Though a red carpet awaited him, there was no band to play the national anthem. "We assume it's because he is in a wheelchair, and it would not be proper if he can't stand," said a Finnish Foreign Ministry official.

Clinton, who suffered a torn tendon in a fall last week in Florida, nonetheless grinned and waved vigorously as he prepared for his negotiations with Yeltsin over NATO's eastward expansion plans.

Yeltsin, 66, looked fitter than he has in months for what he has predicted will be his toughest U.S.-Russian summit.

Standing tall and firm, he made a brief statement in front of his newly refurbished $70 million Ilyushin-96 presidential jet, specially outfitted for medical emergencies and transporting his team of doctors.

The U.S. leader tore a tendon in his right knee last Friday at the Florida estate of Australian golf legend Greg Norman, when he tripped on some stairs. Doctors predict a full recovery.

Speaking Thursday prior to talks with Finnish President Martti Ahtisaari, Clinton, seated in a chair with his leg extended, said he was managing fine despite the inconvenience. "My knee and I are getting around pretty well," he quipped to reporters.

Some officials predict that Clinton, 16 years Yeltsin's junior, might choose to use crutches during at least part of the summit to help maintain his youthful image. But Clinton has been a strong backer of Yeltsin, who faces severe criticism at home from communists and nationalists, and therefore may be happy to see his counterpart looking as fit as possible.

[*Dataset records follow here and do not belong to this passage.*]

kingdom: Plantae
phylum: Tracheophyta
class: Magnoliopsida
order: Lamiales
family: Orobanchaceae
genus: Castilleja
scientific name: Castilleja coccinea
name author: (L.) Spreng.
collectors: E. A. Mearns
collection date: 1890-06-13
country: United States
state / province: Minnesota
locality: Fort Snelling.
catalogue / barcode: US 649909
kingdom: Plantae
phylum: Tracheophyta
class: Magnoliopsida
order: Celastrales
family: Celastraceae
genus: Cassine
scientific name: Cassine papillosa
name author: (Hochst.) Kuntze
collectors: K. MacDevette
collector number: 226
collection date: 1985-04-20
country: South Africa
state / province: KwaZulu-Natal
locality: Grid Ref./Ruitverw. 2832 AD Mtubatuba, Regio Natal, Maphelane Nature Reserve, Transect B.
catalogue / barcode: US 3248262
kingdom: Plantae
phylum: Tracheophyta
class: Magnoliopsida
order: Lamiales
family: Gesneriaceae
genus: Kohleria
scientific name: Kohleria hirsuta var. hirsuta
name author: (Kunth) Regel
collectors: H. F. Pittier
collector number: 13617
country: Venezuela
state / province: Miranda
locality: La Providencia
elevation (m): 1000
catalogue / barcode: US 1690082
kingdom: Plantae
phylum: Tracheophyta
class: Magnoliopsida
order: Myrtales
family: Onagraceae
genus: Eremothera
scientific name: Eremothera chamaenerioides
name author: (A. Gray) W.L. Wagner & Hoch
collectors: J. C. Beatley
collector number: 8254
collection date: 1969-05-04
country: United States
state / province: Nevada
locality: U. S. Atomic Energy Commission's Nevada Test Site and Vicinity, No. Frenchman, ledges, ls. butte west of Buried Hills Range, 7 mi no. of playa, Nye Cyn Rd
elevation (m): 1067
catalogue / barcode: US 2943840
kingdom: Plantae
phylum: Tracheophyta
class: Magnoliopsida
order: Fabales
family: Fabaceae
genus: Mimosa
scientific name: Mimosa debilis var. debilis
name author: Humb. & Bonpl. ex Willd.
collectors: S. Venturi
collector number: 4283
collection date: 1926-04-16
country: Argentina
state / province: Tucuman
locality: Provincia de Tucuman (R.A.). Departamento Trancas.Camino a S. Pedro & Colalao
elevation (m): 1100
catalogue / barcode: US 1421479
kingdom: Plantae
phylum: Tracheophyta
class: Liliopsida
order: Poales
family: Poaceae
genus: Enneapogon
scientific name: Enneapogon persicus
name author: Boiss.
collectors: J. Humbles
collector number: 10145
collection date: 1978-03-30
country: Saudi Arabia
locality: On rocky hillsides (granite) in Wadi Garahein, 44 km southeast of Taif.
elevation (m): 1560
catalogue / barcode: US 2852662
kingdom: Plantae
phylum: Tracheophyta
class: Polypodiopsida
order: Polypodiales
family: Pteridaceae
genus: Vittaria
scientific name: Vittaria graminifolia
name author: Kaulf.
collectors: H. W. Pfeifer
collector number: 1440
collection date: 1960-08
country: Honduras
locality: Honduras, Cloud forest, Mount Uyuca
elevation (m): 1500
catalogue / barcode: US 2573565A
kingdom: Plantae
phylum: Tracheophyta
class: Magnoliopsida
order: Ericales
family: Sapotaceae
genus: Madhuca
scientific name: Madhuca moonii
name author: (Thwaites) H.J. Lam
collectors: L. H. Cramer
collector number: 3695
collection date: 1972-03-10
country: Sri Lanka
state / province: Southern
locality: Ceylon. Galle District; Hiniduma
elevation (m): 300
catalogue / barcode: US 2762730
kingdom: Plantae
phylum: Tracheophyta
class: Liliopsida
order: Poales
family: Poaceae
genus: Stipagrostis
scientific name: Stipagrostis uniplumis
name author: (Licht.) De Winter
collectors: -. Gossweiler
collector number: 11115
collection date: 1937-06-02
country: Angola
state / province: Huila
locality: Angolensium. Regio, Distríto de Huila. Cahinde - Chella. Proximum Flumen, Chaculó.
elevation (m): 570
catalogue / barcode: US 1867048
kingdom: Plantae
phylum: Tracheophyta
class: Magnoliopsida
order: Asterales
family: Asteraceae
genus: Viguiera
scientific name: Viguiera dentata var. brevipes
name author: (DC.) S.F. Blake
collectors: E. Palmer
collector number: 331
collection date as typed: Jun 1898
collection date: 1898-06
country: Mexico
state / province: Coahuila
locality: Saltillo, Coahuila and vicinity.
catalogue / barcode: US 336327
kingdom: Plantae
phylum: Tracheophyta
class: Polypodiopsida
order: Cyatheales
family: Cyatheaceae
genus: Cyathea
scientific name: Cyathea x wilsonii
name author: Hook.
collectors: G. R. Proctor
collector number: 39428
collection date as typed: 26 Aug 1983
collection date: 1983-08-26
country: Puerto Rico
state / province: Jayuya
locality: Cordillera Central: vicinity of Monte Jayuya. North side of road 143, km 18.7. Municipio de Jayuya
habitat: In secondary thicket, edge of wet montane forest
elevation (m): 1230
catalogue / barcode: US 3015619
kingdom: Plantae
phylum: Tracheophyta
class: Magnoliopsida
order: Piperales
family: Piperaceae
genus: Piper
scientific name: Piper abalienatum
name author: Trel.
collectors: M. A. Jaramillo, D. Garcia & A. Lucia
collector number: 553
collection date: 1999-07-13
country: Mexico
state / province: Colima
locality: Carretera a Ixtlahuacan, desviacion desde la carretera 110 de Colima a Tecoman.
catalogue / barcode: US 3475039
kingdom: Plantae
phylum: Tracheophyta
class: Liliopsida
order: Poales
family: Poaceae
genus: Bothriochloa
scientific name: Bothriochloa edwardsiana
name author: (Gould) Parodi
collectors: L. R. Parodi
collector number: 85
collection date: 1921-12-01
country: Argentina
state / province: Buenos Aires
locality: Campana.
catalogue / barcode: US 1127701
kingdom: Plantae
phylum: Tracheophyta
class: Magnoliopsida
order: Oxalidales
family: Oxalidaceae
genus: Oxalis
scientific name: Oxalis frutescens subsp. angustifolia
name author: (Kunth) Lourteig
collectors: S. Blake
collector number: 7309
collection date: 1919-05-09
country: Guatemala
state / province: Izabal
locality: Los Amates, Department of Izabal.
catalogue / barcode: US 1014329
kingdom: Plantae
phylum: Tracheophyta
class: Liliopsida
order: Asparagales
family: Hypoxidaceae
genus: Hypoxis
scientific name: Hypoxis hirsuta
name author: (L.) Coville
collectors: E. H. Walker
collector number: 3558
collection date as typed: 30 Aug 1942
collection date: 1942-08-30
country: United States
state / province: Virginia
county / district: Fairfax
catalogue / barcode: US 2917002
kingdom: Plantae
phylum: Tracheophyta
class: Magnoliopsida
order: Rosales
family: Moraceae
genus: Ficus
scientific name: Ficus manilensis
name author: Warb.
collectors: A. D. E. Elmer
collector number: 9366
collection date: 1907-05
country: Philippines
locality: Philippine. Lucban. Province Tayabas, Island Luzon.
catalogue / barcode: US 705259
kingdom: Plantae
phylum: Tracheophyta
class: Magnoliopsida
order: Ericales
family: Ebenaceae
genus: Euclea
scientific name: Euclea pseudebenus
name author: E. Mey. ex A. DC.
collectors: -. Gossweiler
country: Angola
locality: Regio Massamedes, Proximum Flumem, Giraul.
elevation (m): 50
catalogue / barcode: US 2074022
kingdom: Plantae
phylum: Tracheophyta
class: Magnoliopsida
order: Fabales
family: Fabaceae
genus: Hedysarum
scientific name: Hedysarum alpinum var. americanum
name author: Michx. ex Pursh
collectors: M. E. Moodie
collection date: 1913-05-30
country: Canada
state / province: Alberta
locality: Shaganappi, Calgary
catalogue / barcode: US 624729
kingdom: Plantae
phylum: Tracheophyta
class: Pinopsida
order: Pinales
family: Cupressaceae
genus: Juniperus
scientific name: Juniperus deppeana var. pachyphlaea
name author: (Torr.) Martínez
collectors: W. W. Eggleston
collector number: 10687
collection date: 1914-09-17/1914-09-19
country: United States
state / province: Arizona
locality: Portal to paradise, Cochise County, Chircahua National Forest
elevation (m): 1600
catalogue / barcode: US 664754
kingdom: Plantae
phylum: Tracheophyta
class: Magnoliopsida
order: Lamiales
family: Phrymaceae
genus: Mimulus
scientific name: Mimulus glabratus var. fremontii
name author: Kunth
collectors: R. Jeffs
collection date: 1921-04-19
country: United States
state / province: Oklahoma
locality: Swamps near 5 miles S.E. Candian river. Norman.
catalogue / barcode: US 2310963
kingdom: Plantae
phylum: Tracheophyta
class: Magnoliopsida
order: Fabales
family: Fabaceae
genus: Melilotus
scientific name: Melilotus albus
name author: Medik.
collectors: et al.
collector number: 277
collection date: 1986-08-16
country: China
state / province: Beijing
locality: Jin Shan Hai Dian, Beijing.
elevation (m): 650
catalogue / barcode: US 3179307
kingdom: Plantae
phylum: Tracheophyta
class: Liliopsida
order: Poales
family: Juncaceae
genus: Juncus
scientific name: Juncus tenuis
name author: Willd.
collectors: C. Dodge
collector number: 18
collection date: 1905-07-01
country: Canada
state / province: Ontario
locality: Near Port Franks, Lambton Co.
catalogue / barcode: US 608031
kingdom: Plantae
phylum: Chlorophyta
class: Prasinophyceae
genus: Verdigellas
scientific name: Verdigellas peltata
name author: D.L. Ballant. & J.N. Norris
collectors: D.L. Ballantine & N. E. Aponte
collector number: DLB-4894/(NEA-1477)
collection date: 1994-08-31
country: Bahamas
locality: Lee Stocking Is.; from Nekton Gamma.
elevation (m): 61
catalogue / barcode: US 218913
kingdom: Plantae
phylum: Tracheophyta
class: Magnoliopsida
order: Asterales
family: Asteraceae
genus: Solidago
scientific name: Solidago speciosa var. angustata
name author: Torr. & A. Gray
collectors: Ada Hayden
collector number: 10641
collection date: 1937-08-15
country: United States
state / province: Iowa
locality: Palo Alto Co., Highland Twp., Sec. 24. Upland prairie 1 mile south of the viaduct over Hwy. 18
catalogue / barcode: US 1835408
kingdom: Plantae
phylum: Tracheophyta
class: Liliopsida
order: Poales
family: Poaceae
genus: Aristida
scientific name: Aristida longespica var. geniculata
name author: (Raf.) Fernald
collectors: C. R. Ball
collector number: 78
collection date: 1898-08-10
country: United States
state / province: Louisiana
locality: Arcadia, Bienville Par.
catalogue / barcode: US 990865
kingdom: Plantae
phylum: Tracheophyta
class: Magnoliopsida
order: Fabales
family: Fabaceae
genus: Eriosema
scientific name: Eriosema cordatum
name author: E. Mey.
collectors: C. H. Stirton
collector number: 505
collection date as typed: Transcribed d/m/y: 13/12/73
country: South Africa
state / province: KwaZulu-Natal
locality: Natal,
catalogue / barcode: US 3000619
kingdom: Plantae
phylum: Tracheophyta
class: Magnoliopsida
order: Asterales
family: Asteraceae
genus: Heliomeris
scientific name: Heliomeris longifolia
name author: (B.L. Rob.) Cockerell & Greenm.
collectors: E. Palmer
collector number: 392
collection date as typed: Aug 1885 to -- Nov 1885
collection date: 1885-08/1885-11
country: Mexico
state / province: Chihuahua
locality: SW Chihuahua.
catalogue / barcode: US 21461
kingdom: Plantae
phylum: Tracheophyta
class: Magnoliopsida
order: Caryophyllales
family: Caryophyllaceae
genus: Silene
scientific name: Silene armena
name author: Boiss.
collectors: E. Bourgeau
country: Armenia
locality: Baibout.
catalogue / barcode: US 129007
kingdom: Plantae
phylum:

Special ramps to accommodate Clinton's wheelchair may be used at the site of Friday's summit talks, the Maentyniemi residence of the Finnish president, which has many staircases and no elevators.

According to Finnish press reports, Clinton has chosen to stay in a four-room suite at the Inter-Continental Hotel in central Helsinki with the rest of the U.S. delegation instead of at the American Embassy, because the hotel is better suited to accommodate a wheelchair.

Police were holding an arson suspect after a fire broke out in a Russian strip club called Little St. Petersburg in central Helsinki early Thursday.

No one was injured, and no links were apparent to either organized crime or the summit.

But at least one Russian television station reported there were suspicions the fire was linked to a mafia group in St. Petersburg, Russia's second city.